Daire ayrıca, Uğur Tutum’un mahkeme huzurunda “Bana 1992’de başka resim gösterilmişti. Akhanlı, babamı öldürenler içinde değildi” şeklindeki sözlerini, “Aradan geçen 21 yıllık süre, sanığın fiziki görünümünün tümüyle değişmiş olması, mağdurların halen aynı bölgede aynı işle iştigal etmeleri, terör örgütünün muhtemel eylemlerinden çekinmelerini”ni gerekçe göstererek, reddetti.

Üstelik daire bu görüşe varırken, 1993’te dağılmış olan örgütü halen varmış gibi kabul etti.

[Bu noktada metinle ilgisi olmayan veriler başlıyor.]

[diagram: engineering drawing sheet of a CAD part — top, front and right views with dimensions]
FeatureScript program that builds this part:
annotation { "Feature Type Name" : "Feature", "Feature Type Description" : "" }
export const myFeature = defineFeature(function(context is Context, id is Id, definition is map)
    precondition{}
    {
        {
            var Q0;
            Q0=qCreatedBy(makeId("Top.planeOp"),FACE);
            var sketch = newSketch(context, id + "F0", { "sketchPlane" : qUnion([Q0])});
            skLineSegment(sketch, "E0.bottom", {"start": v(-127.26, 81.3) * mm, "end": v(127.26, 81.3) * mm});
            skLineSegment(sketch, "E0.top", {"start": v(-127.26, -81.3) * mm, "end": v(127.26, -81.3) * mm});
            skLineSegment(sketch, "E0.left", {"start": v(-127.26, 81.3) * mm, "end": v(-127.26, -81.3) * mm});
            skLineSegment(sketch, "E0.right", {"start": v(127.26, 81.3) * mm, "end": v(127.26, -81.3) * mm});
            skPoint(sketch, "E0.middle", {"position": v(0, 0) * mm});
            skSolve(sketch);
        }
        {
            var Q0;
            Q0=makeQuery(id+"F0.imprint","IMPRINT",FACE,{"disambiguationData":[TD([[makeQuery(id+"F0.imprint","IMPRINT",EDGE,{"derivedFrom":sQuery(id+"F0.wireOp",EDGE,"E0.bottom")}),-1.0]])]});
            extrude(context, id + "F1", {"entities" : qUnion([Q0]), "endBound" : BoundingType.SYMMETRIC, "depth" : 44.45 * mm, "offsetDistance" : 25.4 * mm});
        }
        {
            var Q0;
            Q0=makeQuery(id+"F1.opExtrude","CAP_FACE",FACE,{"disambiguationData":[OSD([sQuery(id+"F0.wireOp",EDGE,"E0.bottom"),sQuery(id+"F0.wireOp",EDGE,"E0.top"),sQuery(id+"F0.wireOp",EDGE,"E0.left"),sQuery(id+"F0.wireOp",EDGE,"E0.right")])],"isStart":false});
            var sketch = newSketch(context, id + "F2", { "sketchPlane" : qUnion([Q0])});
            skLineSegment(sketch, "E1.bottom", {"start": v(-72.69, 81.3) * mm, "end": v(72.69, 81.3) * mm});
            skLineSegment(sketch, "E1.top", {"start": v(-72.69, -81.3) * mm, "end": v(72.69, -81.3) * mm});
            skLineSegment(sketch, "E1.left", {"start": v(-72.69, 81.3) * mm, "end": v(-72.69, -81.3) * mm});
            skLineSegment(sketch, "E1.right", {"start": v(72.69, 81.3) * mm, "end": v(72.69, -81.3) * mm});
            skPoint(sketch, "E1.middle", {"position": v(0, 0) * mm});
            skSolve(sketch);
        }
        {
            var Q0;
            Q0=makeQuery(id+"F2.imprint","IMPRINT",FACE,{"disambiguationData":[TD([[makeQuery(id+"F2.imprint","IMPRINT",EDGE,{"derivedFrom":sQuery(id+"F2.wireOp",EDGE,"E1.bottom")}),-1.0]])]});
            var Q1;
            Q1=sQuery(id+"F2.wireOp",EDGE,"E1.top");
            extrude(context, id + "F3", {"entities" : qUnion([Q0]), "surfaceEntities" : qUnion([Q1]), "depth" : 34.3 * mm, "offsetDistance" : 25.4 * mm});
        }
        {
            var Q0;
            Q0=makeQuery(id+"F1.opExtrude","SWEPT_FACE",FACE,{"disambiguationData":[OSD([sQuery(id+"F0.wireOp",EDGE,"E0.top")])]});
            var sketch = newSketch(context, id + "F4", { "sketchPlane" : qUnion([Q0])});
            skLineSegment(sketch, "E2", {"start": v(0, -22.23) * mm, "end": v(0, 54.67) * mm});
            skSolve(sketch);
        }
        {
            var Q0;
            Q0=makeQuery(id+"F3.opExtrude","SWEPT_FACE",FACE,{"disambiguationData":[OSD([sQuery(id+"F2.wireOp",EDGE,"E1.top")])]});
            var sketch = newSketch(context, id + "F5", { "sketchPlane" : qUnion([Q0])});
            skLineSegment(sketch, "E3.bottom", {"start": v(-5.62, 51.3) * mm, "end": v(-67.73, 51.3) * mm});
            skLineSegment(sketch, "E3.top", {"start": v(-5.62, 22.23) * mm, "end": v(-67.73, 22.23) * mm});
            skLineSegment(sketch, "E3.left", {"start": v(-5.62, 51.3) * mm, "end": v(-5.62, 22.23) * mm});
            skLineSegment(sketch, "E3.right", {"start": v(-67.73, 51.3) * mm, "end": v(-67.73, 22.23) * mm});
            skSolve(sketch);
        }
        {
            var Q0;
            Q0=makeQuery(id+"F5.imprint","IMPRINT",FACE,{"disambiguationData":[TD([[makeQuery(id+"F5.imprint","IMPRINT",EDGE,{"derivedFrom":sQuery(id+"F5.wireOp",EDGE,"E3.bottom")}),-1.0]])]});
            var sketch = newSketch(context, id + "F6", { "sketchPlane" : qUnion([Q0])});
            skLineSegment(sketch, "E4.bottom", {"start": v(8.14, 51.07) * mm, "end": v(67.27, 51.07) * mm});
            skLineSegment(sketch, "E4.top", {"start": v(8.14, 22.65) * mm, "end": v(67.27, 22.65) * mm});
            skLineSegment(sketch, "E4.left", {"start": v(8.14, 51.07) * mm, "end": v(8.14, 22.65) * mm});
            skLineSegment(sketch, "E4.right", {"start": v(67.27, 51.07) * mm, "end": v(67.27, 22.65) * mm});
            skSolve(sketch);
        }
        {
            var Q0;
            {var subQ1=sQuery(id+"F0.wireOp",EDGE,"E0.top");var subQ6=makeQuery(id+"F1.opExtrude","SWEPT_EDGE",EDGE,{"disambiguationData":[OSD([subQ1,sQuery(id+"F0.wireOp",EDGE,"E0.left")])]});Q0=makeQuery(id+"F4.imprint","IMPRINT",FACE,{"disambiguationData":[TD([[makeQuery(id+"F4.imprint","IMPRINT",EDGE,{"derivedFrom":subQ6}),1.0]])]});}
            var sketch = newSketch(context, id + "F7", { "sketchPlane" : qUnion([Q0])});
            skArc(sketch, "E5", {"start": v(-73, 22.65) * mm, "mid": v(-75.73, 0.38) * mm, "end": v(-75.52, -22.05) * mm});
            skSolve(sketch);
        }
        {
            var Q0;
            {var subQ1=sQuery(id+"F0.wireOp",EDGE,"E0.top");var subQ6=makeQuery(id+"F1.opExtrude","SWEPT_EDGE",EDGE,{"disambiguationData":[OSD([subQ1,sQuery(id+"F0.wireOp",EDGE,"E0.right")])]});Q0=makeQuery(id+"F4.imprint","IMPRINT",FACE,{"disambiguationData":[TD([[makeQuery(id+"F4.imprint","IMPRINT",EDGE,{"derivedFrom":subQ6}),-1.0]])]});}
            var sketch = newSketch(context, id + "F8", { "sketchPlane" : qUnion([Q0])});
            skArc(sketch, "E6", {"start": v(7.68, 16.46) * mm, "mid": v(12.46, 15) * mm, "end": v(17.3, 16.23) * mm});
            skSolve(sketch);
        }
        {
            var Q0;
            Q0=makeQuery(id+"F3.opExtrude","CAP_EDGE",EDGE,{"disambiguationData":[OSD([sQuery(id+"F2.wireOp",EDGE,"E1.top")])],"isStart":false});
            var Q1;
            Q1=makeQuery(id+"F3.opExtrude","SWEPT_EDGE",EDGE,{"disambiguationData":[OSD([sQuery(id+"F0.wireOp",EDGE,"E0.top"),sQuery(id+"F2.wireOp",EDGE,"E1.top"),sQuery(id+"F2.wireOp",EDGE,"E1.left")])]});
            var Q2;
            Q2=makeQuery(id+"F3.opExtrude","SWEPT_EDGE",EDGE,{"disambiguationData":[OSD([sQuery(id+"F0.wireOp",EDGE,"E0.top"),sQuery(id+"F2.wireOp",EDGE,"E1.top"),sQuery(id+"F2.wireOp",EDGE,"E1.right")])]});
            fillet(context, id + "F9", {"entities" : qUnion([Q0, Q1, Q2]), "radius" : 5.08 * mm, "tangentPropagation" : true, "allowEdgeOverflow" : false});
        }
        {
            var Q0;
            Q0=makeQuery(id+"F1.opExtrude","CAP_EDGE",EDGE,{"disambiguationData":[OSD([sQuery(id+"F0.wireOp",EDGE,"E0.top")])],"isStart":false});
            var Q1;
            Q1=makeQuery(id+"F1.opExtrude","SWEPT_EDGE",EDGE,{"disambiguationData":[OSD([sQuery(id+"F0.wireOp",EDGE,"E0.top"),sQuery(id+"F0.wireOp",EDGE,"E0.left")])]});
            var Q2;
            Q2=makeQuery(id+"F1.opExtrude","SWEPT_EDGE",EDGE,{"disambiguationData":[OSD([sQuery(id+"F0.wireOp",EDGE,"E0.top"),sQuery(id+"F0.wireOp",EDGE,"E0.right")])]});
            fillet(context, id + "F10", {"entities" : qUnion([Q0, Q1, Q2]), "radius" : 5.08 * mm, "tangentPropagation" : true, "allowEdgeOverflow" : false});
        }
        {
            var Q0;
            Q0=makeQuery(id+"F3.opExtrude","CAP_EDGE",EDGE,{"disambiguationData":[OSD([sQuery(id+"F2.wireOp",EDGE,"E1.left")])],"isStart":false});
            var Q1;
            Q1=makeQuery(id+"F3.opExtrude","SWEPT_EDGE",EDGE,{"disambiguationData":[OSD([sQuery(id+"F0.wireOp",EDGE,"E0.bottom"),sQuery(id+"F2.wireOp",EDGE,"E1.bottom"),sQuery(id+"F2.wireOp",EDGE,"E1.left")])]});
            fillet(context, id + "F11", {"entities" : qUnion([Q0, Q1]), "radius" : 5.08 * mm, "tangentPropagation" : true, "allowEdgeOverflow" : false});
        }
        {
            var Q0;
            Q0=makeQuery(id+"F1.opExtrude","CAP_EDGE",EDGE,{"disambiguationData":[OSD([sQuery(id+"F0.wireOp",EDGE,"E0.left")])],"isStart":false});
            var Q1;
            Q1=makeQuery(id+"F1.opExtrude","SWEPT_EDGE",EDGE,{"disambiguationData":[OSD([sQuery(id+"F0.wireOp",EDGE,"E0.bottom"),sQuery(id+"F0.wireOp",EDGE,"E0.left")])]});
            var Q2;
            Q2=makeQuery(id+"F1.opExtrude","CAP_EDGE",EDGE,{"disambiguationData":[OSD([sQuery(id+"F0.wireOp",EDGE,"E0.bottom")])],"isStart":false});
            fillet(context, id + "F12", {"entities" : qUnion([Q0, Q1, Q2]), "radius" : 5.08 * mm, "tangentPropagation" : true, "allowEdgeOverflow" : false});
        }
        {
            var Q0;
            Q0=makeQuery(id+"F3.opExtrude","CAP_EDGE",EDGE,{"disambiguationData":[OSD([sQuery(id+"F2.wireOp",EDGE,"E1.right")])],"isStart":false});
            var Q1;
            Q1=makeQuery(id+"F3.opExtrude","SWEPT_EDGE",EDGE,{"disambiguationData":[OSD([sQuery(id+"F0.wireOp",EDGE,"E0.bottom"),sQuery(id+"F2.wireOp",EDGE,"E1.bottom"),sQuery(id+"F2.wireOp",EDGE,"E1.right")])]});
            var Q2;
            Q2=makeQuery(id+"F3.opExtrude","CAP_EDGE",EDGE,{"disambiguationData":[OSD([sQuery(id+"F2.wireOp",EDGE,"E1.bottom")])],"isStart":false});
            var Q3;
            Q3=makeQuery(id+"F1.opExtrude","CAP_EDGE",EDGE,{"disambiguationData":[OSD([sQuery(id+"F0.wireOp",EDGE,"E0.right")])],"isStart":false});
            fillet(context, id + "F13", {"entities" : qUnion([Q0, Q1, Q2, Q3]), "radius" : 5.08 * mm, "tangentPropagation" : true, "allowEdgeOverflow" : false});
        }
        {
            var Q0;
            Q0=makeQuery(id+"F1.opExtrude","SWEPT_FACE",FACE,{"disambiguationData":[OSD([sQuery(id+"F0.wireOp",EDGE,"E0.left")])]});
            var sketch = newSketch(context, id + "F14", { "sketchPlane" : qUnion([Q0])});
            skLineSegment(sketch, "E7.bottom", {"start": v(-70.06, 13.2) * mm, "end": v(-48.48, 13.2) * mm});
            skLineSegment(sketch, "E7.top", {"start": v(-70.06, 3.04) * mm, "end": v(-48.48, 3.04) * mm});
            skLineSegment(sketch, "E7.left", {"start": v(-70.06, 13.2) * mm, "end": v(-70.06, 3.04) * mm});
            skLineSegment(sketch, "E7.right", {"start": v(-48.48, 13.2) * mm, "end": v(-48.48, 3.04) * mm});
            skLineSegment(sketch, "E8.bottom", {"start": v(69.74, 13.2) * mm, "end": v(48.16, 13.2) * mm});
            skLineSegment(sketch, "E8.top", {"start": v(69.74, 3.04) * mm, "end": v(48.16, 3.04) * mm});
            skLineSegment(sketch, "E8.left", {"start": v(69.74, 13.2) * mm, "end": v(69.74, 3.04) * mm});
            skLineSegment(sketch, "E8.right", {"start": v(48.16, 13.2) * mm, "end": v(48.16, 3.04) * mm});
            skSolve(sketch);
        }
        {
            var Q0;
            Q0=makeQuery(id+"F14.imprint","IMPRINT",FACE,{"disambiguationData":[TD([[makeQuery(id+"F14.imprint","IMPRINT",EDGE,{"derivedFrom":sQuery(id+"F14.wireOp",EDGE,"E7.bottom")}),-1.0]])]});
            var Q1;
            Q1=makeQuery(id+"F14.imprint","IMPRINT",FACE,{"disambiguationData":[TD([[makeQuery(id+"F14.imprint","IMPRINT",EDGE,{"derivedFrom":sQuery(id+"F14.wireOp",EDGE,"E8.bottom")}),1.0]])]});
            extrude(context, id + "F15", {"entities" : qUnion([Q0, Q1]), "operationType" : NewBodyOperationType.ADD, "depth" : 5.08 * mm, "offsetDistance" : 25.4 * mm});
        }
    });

Kardeş Ünal Tutum’un “Bu kişi babamı vurmadı” sözlerini de, “Zaten olay sonrasında da bir teşhis yapmamış olması karşısında” geçersiz saydı. Ve daire kararı bozarak, Akhanlı’ya eski TCK’nın 146. maddesinden ağırlaştırılmış müebbet hapis verilmesini istedi.

Avukat Haydar Erol, 12 Eylül’de açılmış başka davanın bu davaya delil sayılmasını, “Bu evrensel hukuka aykırıdır” diye yorumluyor. Yargıtay’ın “Örgütün eylem yapmasından korktular” şeklindeki görüşünü de “Şu an THKP/YKB-HKG diye bir örgüt var mı? Bana 1993’ten sonra bir adamını ve eylemini göstersinler” diyor. Dokümanları Akhanlı’ya verdiği iddia edilen Hamza Kopal’ın geçmişte beraat ettiğini anımsatan Erol, “O zaman o niye beraat etti?” diye soruyor. (Radikal)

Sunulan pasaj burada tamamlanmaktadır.